Madame la présidente, monsieur le ministre, monsieur le rapporteur, mes chers collègues, malgré le caractère intime de notre discussion ce matin, je veux attirer votre attention sur cet amendement très simple.
En aucun cas, le refus d'entrée sur le territoire opposé à un mineur étranger ne peut donner lieu à une mesure de rapatriement contre son gré avant l'expiration du délai d'un jour franc. Ce délai lui permet de s'organiser, de faire valoir ses droits, de déposer une demande d'asile ou encore d'avertir les autorités consulaires dont il relève afin de faire régulariser sa situation auprès de celles-ci. C'est une période au cours de laquelle l'intéressé ne peut être renvoyé.
La loi du 26 novembre 2003 a modifié les règles qui existaient antérieurement. Actuellement, le bénéfice du jour franc n'est accordé qu'aux personnes qui en font explicitement la demande sur la feuille de notification de droits qui leur est présentée.
On sait les problèmes que l'application de cette loi pose pour l'étranger dans la compréhension de ses droits. Je citerai, à cet égard, le défaut de présence physique d'un interprète, qui entraîne souvent une méconnaissance par l'étranger de ses droits, le défaut de compréhension de ce que recouvre réellement juridiquement la notification susvisée. De ce fait, l'étranger recourt peu fréquemment au bénéfice du jour franc.
Lors de son audition par la commission d'enquête sur l'immigration clandestine, la présidente de l'Association nationale d'assistance aux frontières pour les étrangers, l'ANAFÉ, maître Hélène Gacon indiquait : « Dans la pratique que nous enregistrons du fait de nos contacts directs avec les étrangers que nous recevons à notre bureau en ZAPI 3, nous avons la tristesse de constater que, dans la quasi-totalité des cas, cette faculté n'est pas utilisée. »
Cette situation a été dénoncée par Alvaro Gil-Robles, commissaire aux droits de l'homme du Conseil de l'Europe.

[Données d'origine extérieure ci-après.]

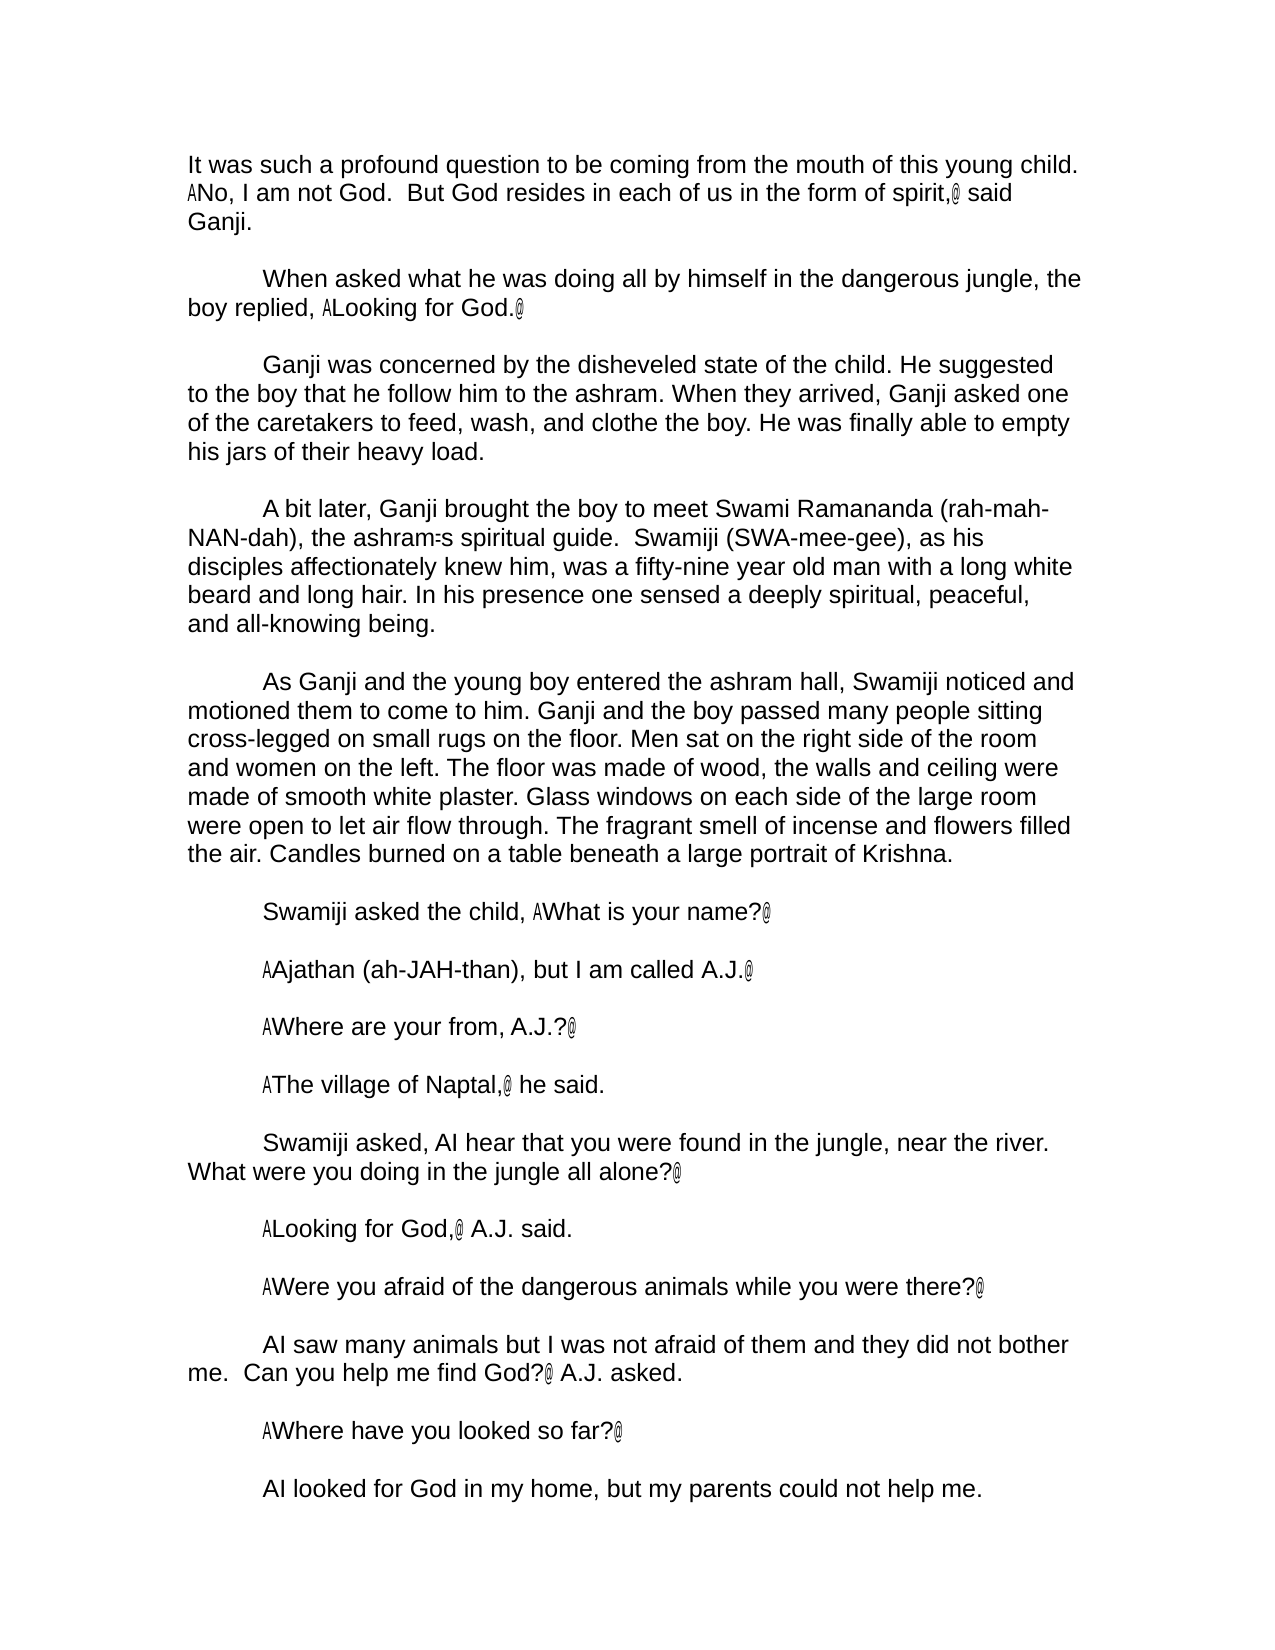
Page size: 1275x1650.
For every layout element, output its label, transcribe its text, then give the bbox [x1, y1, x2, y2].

text As Ganji and the young boy entered the ashram hall, Swamiji noticed and motioned them to come to him. Ganji and the boy passed many people sitting cross-legged on small rugs on the floor. Men sat on the right side of the room and women on the left. The floor was made of wood, the walls and ceiling were made of smooth white plaster. Glass windows on each side of the large room were open to let air flow through. The fragrant smell of incense and flowers filled the air. Candles burned on a table beneath a large portrait of Krishna. [187, 667, 1079, 868]
text Swamiji asked the child, AWhat is your name?@ AAjathan (ah-JAH-than), but I am called A.J.@ AWhere are your from, A.J.?@ [262, 897, 822, 1041]
text AI saw many animals but I was not afraid of them and they did not bother me. Can you help me find God?@ A.J. asked. [187, 1330, 1072, 1387]
text What were you doing in the jungle all alone?@ ALooking for God,@ A.J. said. [187, 1157, 777, 1243]
text Ganji was concerned by the disheveled state of the child. He suggested to the boy that he follow him to the ashram. When they arrived, Ganji asked one of the caretakers to feed, wash, and clothe the boy. He was finally able to empty his jars of their heavy load. [187, 350, 1077, 465]
text It was such a profound question to be coming from the mouth of this young child. ANo, I am not God. But God resides in each of us in the form of spirit,@ said Ganji. [187, 150, 1080, 236]
text AThe village of Naptal,@ he said. [262, 1070, 1100, 1098]
text AWere you afraid of the dangerous animals while you were there?@ [262, 1272, 1100, 1301]
text When asked what he was doing all by himself in the dangerous jungle, the boy replied, ALooking for God.@ [187, 264, 1084, 322]
text Swamiji asked, AI hear that you were found in the jungle, near the river. [262, 1128, 1100, 1156]
text A bit later, Ganji brought the boy to meet Swami Ramananda (rah-mah- NAN-dah), the ashram=s spiritual guide. Swamiji (SWA-mee-gee), as his disciples affectionately knew him, was a fifty-nine year old man with a long white beard and long hair. In his presence one sensed a deeply spiritual, peaceful, and all-knowing being. [187, 494, 1074, 638]
text AI looked for God in my home, but my parents could not help me. [262, 1474, 1100, 1503]
text AWhere have you looked so far?@ [262, 1416, 1100, 1445]
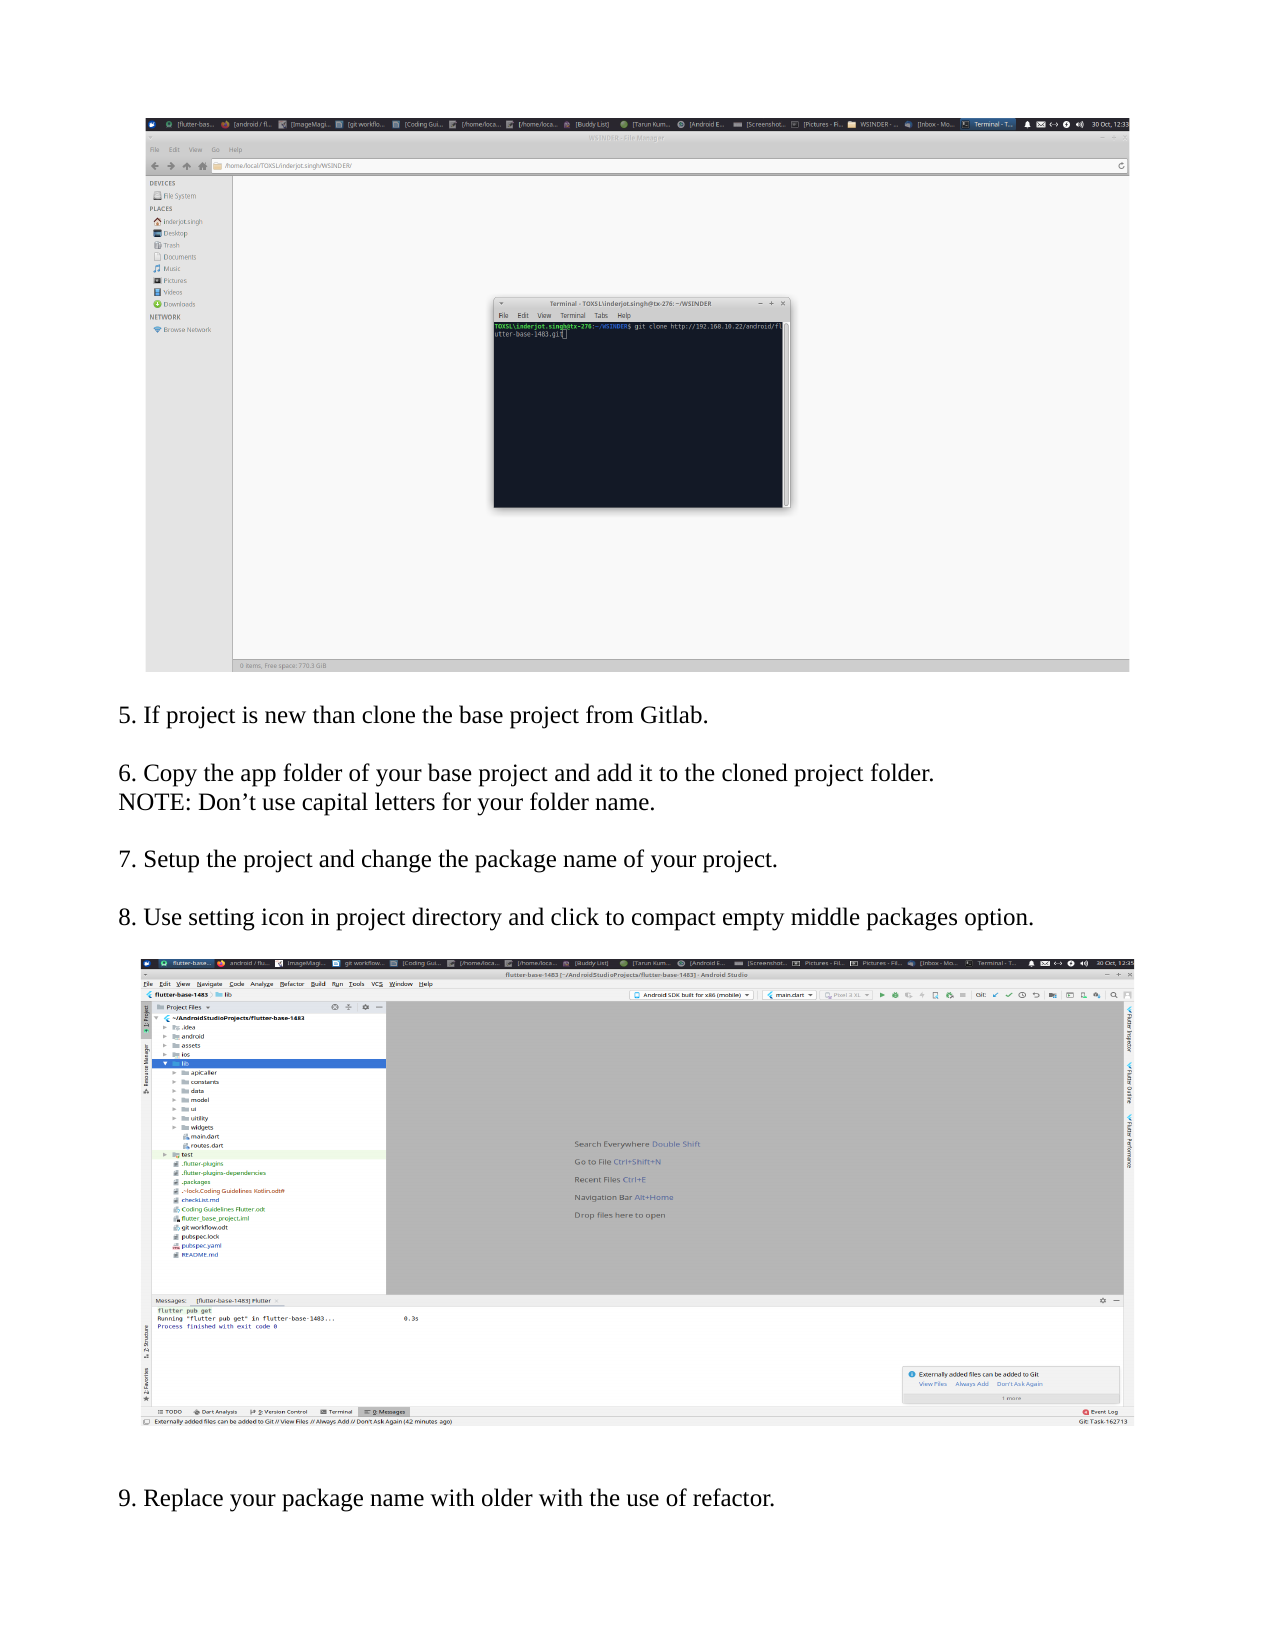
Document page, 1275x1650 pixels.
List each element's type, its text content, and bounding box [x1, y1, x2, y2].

L'application de cette réforme touche encore plus durement les mineurs. Or, l'amendement que nous vous proposons, mes chers collègues, tend à améliorer leur situation. Il faut qu'ils puissent bénéficier d'une procédure spécifique de protection, en plus de l'intervention des administrateurs ad hoc, dont la présence constitue, pour nous, un progrès certain, mais insuffisant.
On sait d'ailleurs que les interventions de ces administrateurs, qui disposent de très peu de temps pour appréhender la situation du mineur, ont fait l'objet d'un bilan mitigé.
Toujours dans le cadre de la commission d'enquête, le président du tribunal de grande instance de Bobigny citait des chiffres explicites : Pour 2004, sur 604 cas recensés, « il semble qu'environ 220 à 250 aient pu faire pleinement l'objet d'une prise en charge par un administrateur ad hoc. [...] Cela veut dire que, dans certains cas, l'intervention de l'administrateur ad hoc va être extrêmement légère : il aura à peine le temps d'avoir un contact avec le mineur pour prendre le pouls de sa situation. »
Parfois, cet administrateur ne dispose même pas du temps nécessaire pour voir le mineur. J'en veux pour preuve l'évocation par la présidente de l'ANAFÉ du cas de mineurs chinois. Selon ses propos, « quand le mineur chinois arrive, on lui notifie une procédure de maintien en zone d'attente, manifestement sans respecter son droit à demander de disposer du jour franc, l'administrateur ad hoc n'a même pas le temps d'être désigné et le mineur est refoulé ».
L'amendement n° 199 rectifié a pour objet de rétablir l'automaticité de l'application du jour franc pour les mineurs. Monsieur le ministre, accepter cette mesure ne me paraît pas être un sacrifice hors de votre portée. L'adoption de cette disposition améliorerait incontestablement la prise en charge juridique d'une catégorie d'étrangers à laquelle il ne peut être fait application du droit commun.
Monsieur le rapporteur, vous ne pouvez avoir oublié que l'une des propositions de la commission d'enquête concernait ce jour franc. Depuis, la réflexion ayant pu être poursuivie, cet amendement devrait recevoir de la part de la commission un accueil enthousiaste.